**TASK TO COMPLETE**
Take the line containing "left hip: (180, 150)" and every line after it to the end of the records, and copy them exactly, excluding pictures.

[Stored records]
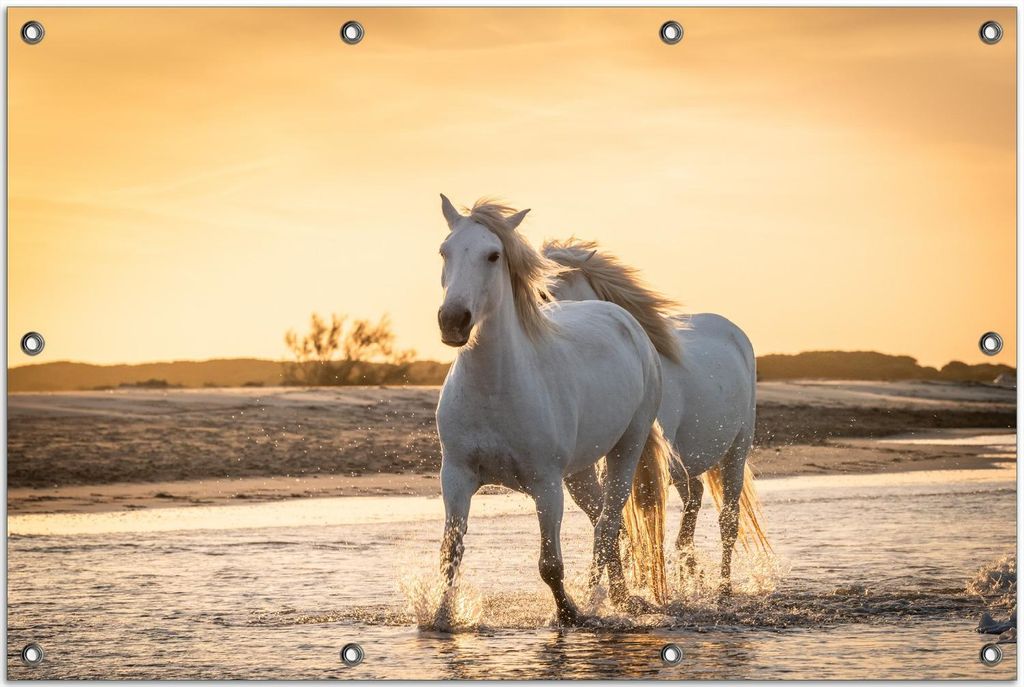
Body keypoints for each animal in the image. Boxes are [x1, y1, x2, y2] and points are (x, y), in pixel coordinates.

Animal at [434, 196, 677, 626]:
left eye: (493, 255)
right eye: (444, 251)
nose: (453, 321)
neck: (495, 389)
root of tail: (625, 321)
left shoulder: (545, 485)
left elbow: (550, 564)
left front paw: (569, 615)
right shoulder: (457, 477)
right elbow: (451, 555)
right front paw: (440, 620)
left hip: (626, 449)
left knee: (608, 524)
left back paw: (605, 600)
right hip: (579, 473)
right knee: (607, 522)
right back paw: (617, 596)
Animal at [542, 239, 770, 595]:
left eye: (549, 292)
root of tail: (734, 332)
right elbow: (611, 523)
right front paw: (612, 589)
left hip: (736, 449)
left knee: (728, 521)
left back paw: (723, 587)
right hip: (686, 464)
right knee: (694, 499)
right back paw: (693, 575)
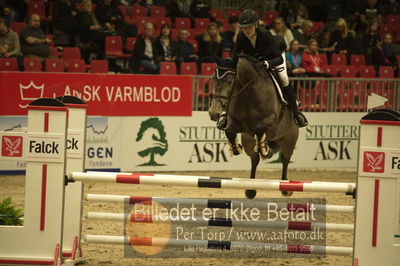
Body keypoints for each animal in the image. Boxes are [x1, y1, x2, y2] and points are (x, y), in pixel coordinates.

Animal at [208, 55, 298, 198]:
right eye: (214, 79)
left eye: (229, 81)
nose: (213, 113)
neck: (248, 93)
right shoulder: (236, 124)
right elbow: (229, 131)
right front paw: (235, 148)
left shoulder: (271, 124)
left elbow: (260, 130)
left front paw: (265, 149)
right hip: (248, 142)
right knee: (254, 159)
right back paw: (250, 189)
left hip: (289, 140)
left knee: (285, 159)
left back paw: (286, 187)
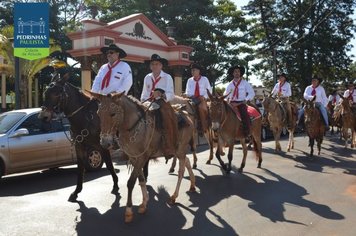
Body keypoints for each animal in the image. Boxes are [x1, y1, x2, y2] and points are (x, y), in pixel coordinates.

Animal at [38, 74, 118, 202]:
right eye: (46, 92)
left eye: (56, 94)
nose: (43, 116)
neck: (86, 118)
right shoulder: (79, 146)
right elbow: (80, 168)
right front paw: (76, 192)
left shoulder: (103, 147)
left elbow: (110, 165)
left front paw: (116, 185)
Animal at [87, 92, 197, 223]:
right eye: (99, 113)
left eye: (113, 113)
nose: (104, 143)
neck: (134, 127)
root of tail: (186, 115)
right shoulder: (134, 158)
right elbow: (141, 179)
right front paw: (144, 204)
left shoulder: (141, 158)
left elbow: (131, 182)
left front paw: (129, 211)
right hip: (178, 151)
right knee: (187, 161)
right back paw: (192, 185)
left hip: (180, 150)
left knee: (181, 171)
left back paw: (174, 196)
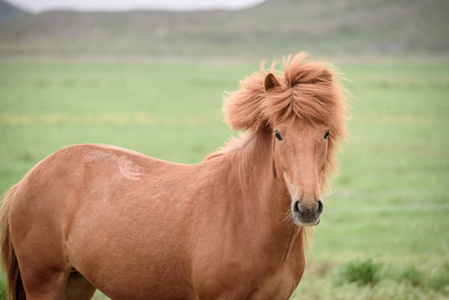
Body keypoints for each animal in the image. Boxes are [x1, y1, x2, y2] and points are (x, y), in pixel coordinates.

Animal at [0, 52, 346, 300]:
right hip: (45, 282)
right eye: (279, 135)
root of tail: (25, 182)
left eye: (326, 133)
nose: (307, 208)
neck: (245, 214)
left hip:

**WRITTEN SOLUTION**
left hip: (180, 150)
left knee: (181, 171)
left back paw: (174, 196)
Body keypoints for each animal in the image. Boxes are [x1, y1, x2, y2] and points are (x, y), in pixel coordinates.

Animal at [0, 52, 346, 300]:
right hip: (45, 282)
right eye: (279, 135)
root of tail: (25, 182)
left eye: (326, 133)
nose: (307, 208)
neck: (245, 214)
left hip:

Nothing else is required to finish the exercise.